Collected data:
=======

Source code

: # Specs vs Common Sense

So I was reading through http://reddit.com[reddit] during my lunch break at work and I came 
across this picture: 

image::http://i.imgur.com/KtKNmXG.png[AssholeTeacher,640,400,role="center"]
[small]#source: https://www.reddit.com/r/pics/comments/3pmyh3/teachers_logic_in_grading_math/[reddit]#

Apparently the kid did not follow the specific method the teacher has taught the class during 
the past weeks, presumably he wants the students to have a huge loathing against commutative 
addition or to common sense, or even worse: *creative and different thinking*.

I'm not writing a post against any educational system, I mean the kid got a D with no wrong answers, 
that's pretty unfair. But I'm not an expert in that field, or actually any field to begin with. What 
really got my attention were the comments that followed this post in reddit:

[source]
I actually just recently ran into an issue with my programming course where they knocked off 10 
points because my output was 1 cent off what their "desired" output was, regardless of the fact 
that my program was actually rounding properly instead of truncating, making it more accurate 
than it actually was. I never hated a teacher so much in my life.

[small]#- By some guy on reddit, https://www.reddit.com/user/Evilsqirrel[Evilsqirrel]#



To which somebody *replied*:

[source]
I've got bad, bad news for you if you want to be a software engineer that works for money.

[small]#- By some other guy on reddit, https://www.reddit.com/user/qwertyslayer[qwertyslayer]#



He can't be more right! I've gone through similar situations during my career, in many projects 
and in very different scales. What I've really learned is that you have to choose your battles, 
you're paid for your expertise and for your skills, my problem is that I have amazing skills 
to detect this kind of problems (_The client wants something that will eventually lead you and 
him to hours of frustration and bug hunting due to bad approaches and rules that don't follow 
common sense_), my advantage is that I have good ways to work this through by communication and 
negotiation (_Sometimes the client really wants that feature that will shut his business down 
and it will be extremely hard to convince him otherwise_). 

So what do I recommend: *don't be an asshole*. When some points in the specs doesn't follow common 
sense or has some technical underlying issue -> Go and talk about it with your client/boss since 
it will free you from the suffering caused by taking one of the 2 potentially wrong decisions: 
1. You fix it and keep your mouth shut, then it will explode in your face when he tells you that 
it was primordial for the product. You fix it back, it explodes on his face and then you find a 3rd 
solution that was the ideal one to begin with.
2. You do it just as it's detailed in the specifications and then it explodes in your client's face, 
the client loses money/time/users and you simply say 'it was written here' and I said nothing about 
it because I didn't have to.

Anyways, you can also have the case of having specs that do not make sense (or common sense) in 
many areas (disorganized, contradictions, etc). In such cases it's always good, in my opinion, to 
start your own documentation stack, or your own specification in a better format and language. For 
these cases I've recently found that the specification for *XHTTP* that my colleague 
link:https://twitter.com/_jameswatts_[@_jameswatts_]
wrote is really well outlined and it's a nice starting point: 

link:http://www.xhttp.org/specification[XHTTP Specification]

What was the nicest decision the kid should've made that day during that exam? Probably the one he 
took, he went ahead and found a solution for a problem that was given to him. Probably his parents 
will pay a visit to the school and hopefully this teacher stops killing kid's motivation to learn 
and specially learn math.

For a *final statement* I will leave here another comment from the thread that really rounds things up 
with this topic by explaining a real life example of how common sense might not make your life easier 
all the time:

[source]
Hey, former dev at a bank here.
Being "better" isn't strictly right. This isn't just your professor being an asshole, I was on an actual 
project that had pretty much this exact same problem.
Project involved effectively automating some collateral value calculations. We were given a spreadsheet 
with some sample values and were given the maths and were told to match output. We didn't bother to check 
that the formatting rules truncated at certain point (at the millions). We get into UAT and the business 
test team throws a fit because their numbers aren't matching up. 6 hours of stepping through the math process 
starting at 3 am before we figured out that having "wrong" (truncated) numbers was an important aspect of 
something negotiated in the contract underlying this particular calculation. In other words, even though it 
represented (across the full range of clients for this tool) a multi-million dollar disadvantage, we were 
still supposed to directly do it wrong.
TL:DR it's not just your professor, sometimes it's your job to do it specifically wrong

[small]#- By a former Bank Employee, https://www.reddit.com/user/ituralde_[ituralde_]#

=======

● **Work to complete**
Beginning with the line that contains "that the formatting", repeat every line through the end of the records and nothing more.

● **Exercise output**
that the formatting rules truncated at certain point (at the millions). We get into UAT and the business 
test team throws a fit because their numbers aren't matching up. 6 hours of stepping through the math process 
starting at 3 am before we figured out that having "wrong" (truncated) numbers was an important aspect of 
something negotiated in the contract underlying this particular calculation. In other words, even though it 
represented (across the full range of clients for this tool) a multi-million dollar disadvantage, we were 
still supposed to directly do it wrong.
TL:DR it's not just your professor, sometimes it's your job to do it specifically wrong

[small]#- By a former Bank Employee, https://www.reddit.com/user/ituralde_[ituralde_]#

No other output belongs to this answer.